I could not infer any specific issue from this, and specially I do not know why is enumeration that messing up ‘x’ variable but works fine with ‘y’ variable which is linked to obs.

Those are shapes without enumeration. You can print shapes with enumeration by adding print statement in your model.

OK, no problem. when I run model like this

rng_key = random.PRNGKey(2)
kernel = NUTS(model_1)
mcmc = MCMC(
kernel,
num_warmup=800,
num_samples=200,
num_chains=1,
chain_method=‘vectorized’,
progress_bar=True,
)
mcmc.run(rng_key, ys, hidden_dim=16)

I get the following output

z (4, 1)
loc (4, 5)
scale (4, 5)
x (4, 5)
y (4, 5)
z (16, 1, 1)
loc (16, 1, 5)
scale (16, 1, 5)

before the shape error occurs. If I comment out the line with ‘x’ variable. I get the following shapes (and no errors)

z (4, 1)
loc (4, 5)
scale (4, 5)
y (4, 5)
z (16, 1, 1)
loc (16, 1, 5)
scale (16, 1, 5)
y (4, 5)
z (16, 1, 1, 1)
loc (16, 1, 1, 5)
scale (16, 1, 1, 5)
y (4, 5)

It looks like this model is not supported. There is a relevant discussion here Modelling mutivariate switching dynamics - advice on getting started?

Thanks, I will explore the alternatives. So, far I could make DiscreteHMCGibbs working, but it is quite slow.

Do you have more details on what aspect is specifically not supported? My understanding is that one can make quite complex dependencies between discrete variables, given all the HMM examples with enumeration. I guess that the interactions between discrete and continuous latents are not supported with enumeration.

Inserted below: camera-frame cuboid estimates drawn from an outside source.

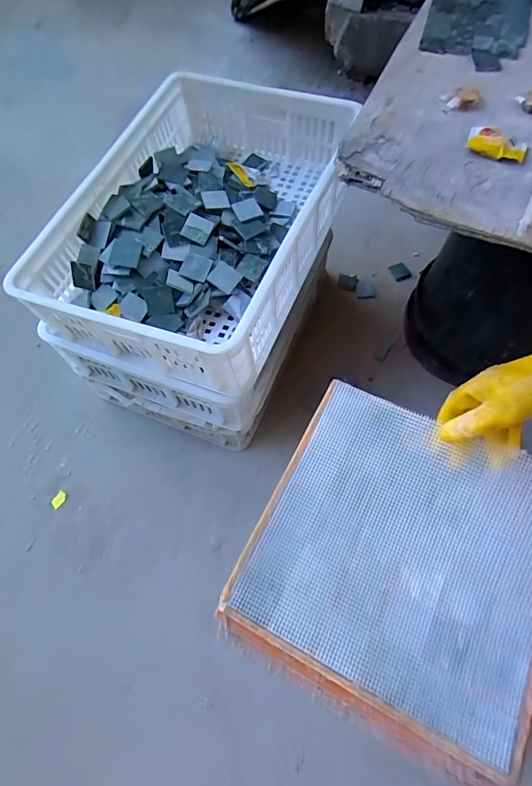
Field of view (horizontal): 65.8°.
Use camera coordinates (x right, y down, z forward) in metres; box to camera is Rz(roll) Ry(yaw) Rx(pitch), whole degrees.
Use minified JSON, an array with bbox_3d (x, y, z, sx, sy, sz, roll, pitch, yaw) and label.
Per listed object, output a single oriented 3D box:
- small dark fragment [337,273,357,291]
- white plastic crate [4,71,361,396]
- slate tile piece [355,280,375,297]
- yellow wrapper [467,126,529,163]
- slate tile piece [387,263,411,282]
[{"bbox_3d":[0.228,-0.313,1.160,0.050,0.008,0.059,11,65,6],"label":"small dark fragment"},{"bbox_3d":[-0.111,-0.324,0.761,0.405,0.145,0.612,18,66,10],"label":"white plastic crate"},{"bbox_3d":[0.272,-0.285,1.126,0.052,0.004,0.054,-2,64,0],"label":"slate tile piece"},{"bbox_3d":[0.363,-0.393,0.644,0.092,0.013,0.067,31,69,15],"label":"yellow wrapper"},{"bbox_3d":[0.386,-0.353,1.190,0.054,0.007,0.064,-23,66,-10],"label":"slate tile piece"}]

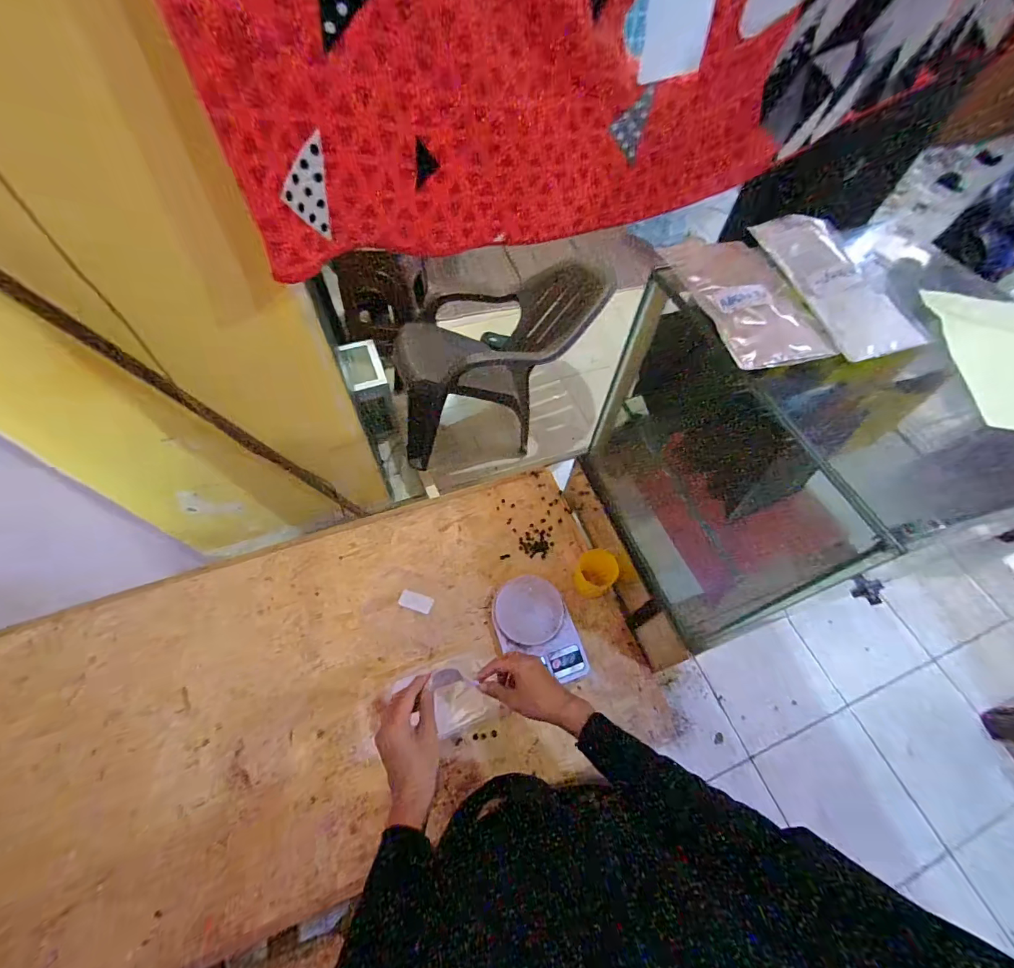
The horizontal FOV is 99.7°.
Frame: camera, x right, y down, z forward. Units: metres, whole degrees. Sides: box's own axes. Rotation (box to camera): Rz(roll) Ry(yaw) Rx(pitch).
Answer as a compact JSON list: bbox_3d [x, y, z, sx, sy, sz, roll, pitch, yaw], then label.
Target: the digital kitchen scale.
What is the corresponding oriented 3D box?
[{"bbox_3d":[0.053,0.268,0.781,0.131,0.035,0.194,-19,63,-14],"label":"digital kitchen scale"}]

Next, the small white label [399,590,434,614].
[{"bbox_3d":[-0.173,0.223,0.812,0.062,0.004,0.033,16,60,5],"label":"small white label"}]

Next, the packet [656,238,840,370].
[{"bbox_3d":[0.253,-0.205,0.458,0.102,0.023,0.194,-13,61,-11],"label":"packet"}]

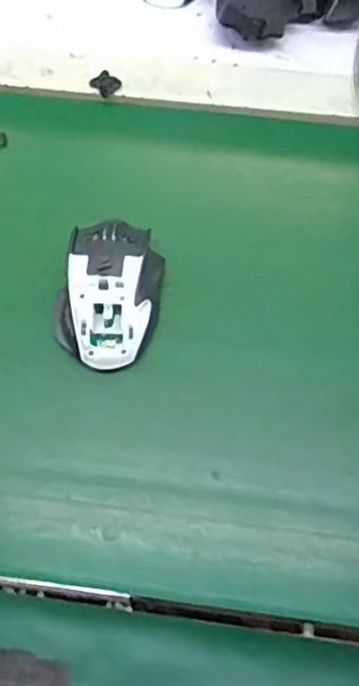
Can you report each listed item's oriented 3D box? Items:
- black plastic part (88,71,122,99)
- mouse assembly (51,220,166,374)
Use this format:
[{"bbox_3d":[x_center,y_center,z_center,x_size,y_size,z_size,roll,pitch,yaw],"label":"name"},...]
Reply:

On the second thought, I guess we can work around it as follows:

with numpyro.plate("batch", batch_dim, dim=-2):
    with numpyro.plate('data_y', data_dim, dim=-1):
        x = numpyro.sample("x", dist.Normal(0, 1).expand([length]).to_event(1).mask(False))
x = jnp.moveaxis(x, -1, 0)

def transition_fn(carry, xy):
    x, y = xy
    ...
    x = numpyro.sample("x", dist.Normal(loc, scale), obs=x)
    y = numpyro.sample("y", dist.Normal(loc, scale), obs=y)
    ...

I guess we can modify the scan implementation to support your original model. Could you make a github issue to track it?

Thanks for the suggestion @fehiepsi. I am not sure if that would be useful, and I do not want to waste everyone’s time. What I actually am trying to implement is a rSLDS defined as

\prod_t p(y_t|x_t) p(x_t|z_t, x_{t-1}) p(z_t|x_{t-1})

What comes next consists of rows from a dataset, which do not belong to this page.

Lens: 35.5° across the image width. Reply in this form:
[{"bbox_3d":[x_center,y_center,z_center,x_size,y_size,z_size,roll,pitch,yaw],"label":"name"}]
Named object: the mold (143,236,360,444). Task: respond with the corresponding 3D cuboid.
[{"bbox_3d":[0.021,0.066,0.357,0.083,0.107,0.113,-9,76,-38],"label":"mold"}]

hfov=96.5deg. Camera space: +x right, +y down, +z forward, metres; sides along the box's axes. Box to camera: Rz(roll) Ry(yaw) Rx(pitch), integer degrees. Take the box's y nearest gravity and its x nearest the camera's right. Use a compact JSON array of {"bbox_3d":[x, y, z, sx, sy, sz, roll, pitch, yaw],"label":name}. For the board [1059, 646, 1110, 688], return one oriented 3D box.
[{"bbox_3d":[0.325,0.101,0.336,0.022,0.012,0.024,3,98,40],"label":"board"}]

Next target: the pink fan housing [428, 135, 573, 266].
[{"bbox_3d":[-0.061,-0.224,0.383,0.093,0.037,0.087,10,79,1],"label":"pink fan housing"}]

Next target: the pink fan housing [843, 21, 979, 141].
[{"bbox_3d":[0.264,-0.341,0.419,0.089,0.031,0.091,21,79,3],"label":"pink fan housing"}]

where y are observations, x are continuous latent states, and z are categorical latents. So, I was simply trying to understand why am I getting that error inside scan context, when I enumerate over z.

I have tried also using a mixture distribution inside scan (for p(x_t|z_t, x_{t-1}) p(z_t|x_{t-1})) but that also seems not to be supported, as I end up with a different error.

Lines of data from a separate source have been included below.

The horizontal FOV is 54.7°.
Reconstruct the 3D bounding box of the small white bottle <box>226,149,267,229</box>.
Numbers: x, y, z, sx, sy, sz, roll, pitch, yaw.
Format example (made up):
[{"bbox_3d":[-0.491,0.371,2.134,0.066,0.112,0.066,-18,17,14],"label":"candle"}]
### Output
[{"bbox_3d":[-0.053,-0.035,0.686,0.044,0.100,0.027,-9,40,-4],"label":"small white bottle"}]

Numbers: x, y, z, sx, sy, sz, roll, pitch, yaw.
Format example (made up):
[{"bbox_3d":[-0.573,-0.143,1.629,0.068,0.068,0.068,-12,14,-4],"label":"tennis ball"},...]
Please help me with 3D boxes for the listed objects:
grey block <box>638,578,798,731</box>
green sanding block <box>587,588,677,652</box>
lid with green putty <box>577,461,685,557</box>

Do you think it is a worth while making a request on github for these features? I could also try fixing this myself, but would need some guidance on where to start.

I think the issue is we need to promote shapes of the continuous latent variables properly to match the enumerated dimension (which cascades between -3 and -4 during scan). Currently, that logic is handled for obs but not for condition/substitute handlers numpyro/numpyro/contrib/control_flow/scan.py at f478772b6abee06b7bfd38c11b3f832e01e089f5 · pyro-ppl/numpyro · GitHub

Because we just need to compute log density (not sampling from the model) for HMC, I guess the trick in my last comment will work.

Perfect, thanks for the pointers. I will take a look into this and then open a github issue if I get stuck. Cheers!